16th Mayor of Winnipeg
- In office 1897–1897
- Succeeded by: A.J. Andrews

Member of Parliament for Selkirk
- Preceded by: John Alexander MacDonell
- Succeeded by: Samuel Jacob Jackson

Personal details
- Born: 5 May 1855 Pakenham, Canada West
- Died: 4 May 1904 (aged 48) Ottawa, Ontario, Canada
- Spouse: Annie Ellis Greene (m. 1882)

= William McCreary =

Canadian politician

William Forsythe McCreary (5 May 1855 – 4 May 1904) was a Canadian politician and lawyer. McCreary served as an alderman and the 16th Mayor of Winnipeg and as a Member of the House of Commons of Canada.

McCreary was a lawyer who moved to Manitoba in 1881 where he became a Winnipeg alderman in 1883. He held that city post again in 1884 and 1886 and after a nine-year gap became the city's Mayor for 1897. He also became Commissioner of Immigration that year, noted for his assistance with providing Doukhobors with food supplies in 1898 as they settled in Western Canada.

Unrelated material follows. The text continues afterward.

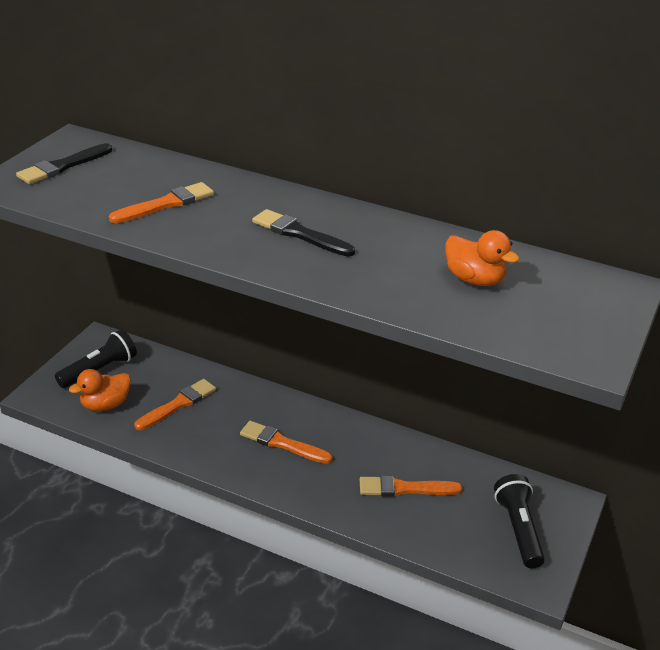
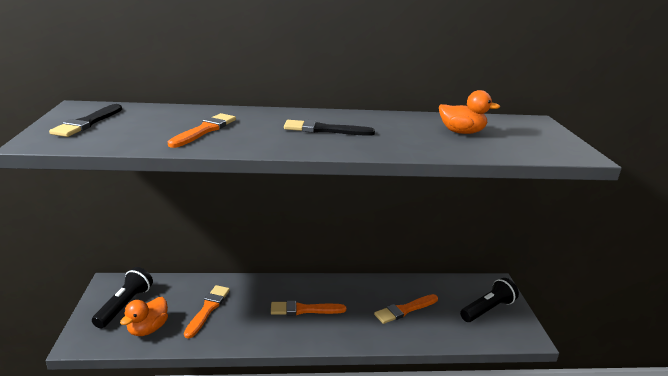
camera: 30 degrees left, 10 degrees down
(518, 530) = (487, 309): black flashlight -> black flashlight turned 90 degrees clockwise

McCreary was elected to the House of Commons of Canada under the Liberal party in the 1900 federal election at Selkirk electoral district. He served most of his term in the 9th Canadian Parliament until his sudden death at Ottawa's Russell House Hotel on 4 May 1904. A doctor and coroner examining his body concluded that McCreary died of heart disease early that morning. He indicated to some colleagues the previous evening that he was experiencing chest pains, following his attendance in Parliament.

The City of Winnipeg named McCreary Road in his honour. The Rural Municipality of McCreary is also named after him.